Fragmento mostrado:

◇ ◇ ◇ ◇ ◇ ◇ ◇

Los datos revelados en las últimas horas ubican, en casi 60 mil los marroquíes ilegales que han llegado a Ceuta, en las últimas 24 horas, unos han entrado a nado y otros saltando la valla fronteriza, colapsando a las fuerzas de seguridad y de vigilancia españolas. Los partidos de la oposición al Gobierno del presidente Pedro Sánchez, hablan de una invasión.

En una publicación en X, el líder del Partido Popular (PP), Alberto Núñez Feijóo, escribió: “La gente ha seguido llegando a Ceuta durante toda la noche y los presentes describen una ciudad ocupada, sin que se haya hecho nada suficiente para evitarlo”.

Hoy,  de visita en Ceuta, Sánchez declaró ante los medios de comunicación que hay un compromiso total, rotundo y absoluto del Gobierno de España con Ceuta: “Se ha vivido una violación a la integridad territorial de España”.

◇ ◇ ◇ ◇ ◇ ◇ ◇

Trabajo requerido:
[1] Por favor, resume el párrafo del fragmento sobre Ceuta que empieza con «Los datos revelados en las últimas horas» y conserva sus datos principales.
[2] Prolonga el fragmento sobre Ceuta desde su última oración.

Elementos de datos
◇ ◇ ◇ ◇ ◇ ◇ ◇

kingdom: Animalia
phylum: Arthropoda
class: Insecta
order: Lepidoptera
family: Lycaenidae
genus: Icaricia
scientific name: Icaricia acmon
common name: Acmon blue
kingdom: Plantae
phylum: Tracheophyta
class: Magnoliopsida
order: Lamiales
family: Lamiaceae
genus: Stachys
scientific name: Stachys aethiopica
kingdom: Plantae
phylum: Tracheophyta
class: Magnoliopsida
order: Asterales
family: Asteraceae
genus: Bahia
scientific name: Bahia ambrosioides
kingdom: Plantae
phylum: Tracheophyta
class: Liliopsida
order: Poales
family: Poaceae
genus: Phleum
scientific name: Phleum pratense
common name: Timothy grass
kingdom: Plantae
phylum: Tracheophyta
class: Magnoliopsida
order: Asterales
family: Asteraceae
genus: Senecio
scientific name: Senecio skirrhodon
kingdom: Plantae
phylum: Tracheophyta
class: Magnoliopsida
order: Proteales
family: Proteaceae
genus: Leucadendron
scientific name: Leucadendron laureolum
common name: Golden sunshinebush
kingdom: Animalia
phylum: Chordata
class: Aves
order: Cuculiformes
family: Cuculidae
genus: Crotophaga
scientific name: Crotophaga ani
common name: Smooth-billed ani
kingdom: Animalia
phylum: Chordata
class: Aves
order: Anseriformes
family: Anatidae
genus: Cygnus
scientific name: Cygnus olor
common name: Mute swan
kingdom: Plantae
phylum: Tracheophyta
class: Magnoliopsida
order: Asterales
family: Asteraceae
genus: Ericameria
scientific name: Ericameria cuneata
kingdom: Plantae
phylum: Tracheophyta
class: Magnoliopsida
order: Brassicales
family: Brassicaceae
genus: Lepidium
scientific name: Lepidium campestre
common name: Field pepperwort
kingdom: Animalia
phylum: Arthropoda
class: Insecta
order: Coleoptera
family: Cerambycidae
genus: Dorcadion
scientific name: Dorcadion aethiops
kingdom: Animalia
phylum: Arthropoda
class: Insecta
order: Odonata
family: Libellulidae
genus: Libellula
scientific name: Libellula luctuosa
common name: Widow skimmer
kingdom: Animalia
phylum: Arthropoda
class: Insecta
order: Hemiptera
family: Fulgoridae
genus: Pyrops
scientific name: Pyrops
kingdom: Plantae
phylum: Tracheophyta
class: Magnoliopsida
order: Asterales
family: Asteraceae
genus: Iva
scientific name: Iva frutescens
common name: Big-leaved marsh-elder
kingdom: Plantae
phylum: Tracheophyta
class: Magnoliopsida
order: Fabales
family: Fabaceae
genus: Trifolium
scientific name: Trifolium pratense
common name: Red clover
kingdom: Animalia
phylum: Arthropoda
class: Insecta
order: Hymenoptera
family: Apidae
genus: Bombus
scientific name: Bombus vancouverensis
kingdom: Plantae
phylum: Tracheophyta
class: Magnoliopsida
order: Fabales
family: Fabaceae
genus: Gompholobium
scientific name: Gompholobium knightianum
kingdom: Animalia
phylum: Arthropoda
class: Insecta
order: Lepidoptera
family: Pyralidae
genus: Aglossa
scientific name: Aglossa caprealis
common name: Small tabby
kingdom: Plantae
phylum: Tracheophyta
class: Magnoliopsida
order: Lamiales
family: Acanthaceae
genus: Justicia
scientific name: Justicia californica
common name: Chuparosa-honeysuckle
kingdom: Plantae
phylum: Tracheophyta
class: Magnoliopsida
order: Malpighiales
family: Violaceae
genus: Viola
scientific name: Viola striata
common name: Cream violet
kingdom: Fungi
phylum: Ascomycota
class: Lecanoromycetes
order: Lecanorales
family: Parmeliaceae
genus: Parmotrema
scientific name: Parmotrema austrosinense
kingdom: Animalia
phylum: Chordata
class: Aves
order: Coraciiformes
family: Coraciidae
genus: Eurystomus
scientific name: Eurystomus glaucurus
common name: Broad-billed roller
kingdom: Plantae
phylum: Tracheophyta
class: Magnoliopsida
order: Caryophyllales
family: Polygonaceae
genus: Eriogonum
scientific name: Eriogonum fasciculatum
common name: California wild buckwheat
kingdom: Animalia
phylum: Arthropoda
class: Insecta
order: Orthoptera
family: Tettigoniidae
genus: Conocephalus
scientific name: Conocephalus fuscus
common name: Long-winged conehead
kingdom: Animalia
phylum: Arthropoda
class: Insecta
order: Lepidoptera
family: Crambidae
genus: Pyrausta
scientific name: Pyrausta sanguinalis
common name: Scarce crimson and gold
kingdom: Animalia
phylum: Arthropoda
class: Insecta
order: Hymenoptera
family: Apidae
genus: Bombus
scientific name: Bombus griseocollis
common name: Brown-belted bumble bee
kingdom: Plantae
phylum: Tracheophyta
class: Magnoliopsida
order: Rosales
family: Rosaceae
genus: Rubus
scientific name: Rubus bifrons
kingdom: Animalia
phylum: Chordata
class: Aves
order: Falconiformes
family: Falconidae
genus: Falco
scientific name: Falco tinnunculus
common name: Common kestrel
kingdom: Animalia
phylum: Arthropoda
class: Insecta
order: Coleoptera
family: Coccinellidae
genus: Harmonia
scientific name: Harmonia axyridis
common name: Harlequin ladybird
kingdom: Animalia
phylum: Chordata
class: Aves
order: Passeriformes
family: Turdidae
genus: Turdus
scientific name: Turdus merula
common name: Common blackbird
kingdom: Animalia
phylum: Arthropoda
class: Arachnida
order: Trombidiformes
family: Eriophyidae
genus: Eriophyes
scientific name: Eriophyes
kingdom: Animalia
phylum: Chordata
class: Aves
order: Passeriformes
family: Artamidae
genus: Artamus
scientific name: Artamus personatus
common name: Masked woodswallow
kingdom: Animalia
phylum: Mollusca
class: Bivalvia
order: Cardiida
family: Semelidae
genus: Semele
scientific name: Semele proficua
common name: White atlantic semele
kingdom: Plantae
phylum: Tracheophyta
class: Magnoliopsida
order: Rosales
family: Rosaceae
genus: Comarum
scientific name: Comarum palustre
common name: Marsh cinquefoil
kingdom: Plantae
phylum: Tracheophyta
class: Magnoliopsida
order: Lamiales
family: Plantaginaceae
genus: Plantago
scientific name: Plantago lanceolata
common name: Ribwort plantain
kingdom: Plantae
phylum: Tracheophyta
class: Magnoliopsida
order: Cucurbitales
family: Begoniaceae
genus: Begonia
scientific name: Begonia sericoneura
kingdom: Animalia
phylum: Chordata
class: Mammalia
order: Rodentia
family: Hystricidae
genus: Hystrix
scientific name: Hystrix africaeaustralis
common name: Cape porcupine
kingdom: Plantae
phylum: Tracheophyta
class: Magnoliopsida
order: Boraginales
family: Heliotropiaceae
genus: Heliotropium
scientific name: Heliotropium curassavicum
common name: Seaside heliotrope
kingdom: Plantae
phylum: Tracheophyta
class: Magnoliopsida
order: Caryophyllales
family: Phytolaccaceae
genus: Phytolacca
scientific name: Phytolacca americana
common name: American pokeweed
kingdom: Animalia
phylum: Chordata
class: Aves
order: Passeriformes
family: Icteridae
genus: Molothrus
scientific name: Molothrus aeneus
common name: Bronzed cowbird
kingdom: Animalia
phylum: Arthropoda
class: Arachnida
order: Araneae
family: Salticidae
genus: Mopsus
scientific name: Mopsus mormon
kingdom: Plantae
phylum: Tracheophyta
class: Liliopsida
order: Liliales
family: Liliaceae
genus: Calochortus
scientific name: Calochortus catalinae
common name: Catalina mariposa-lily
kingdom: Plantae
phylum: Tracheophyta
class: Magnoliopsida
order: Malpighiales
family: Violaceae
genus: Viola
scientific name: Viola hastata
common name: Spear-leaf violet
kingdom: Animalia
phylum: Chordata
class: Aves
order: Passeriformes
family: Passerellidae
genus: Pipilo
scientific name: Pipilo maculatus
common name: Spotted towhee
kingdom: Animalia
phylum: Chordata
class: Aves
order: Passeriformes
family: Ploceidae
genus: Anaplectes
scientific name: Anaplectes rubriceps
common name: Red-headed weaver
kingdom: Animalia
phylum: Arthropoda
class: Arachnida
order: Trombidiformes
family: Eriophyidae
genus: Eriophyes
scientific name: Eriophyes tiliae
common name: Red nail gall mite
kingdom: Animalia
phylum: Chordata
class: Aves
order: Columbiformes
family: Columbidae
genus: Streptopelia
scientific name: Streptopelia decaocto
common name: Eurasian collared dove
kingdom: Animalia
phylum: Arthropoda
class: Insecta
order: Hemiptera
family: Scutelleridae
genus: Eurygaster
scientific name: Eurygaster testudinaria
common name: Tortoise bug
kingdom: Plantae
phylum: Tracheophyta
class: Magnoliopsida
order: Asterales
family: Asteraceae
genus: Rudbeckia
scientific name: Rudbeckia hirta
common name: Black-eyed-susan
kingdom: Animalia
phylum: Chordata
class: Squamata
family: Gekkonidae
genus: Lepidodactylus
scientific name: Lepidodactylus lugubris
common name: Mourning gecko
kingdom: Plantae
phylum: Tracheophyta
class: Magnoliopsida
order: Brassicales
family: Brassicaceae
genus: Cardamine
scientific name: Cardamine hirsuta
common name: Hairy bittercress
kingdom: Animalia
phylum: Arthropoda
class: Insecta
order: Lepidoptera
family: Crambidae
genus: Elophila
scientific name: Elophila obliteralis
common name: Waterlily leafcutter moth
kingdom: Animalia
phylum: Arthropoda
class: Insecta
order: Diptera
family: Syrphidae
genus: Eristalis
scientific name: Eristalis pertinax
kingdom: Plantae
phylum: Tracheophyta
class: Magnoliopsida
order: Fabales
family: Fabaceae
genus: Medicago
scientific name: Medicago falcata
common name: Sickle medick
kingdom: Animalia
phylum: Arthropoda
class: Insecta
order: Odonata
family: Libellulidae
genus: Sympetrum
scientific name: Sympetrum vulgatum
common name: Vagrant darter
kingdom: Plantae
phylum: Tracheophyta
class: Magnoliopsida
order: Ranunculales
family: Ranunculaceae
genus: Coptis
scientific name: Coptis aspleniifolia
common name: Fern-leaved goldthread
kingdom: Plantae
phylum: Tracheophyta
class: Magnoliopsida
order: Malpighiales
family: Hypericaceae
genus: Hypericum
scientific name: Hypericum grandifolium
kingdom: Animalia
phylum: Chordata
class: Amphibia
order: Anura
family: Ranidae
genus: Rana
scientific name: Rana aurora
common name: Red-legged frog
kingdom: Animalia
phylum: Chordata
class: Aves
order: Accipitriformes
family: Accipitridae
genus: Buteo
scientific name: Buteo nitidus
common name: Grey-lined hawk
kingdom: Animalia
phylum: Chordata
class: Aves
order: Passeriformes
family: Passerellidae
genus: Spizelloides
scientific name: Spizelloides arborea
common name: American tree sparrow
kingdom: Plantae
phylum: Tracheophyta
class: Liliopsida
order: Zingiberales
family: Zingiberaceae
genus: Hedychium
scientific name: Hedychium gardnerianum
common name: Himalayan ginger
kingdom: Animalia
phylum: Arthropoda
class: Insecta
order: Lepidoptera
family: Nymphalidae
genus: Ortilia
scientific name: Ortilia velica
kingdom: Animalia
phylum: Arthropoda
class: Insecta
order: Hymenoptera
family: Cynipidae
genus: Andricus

◇ ◇ ◇ ◇ ◇ ◇ ◇

Respuestas en orden:
[1] Casi 60 mil marroquíes ilegales han llegado a Ceuta en las últimas 24 horas, a nado o saltando la valla fronteriza, y han colapsado a las fuerzas de seguridad y de vigilancia españolas. La oposición al Gobierno de Pedro Sánchez habla de una invasión.

[2]
Las reacciones a esta situación han desatado una ola de críticas contra España, incluso de sus propios socios comunitarios, que califican de “grave crisis humanitaria” lo acontecido y observan con temor que estos inmigrantes ilegales puedan desplazarse, desde España para llegar a otros países europeos.

En Italia, la primera ministra, Giorgia Meloni, afirmó que su país está dispuesto a tomar medidas extraordinarias para defender sus fronteras y calificó de “impactantes” las imágenes de miles de personas “asaltando” a Ceuta.

“La inmigración ilegal supone una amenaza real para la seguridad de las fronteras europeas y, en esto Italia tiene que proteger a sus propios intereses y a sus fronteras”, declaró.

El Gobierno italiano ha estado luchando por reforzar su política migratoria con controles más férreos y expulsiones de los inmigrantes ilegales de forma más expedita. La seguridad para Meloni es uno de sus principales mantras.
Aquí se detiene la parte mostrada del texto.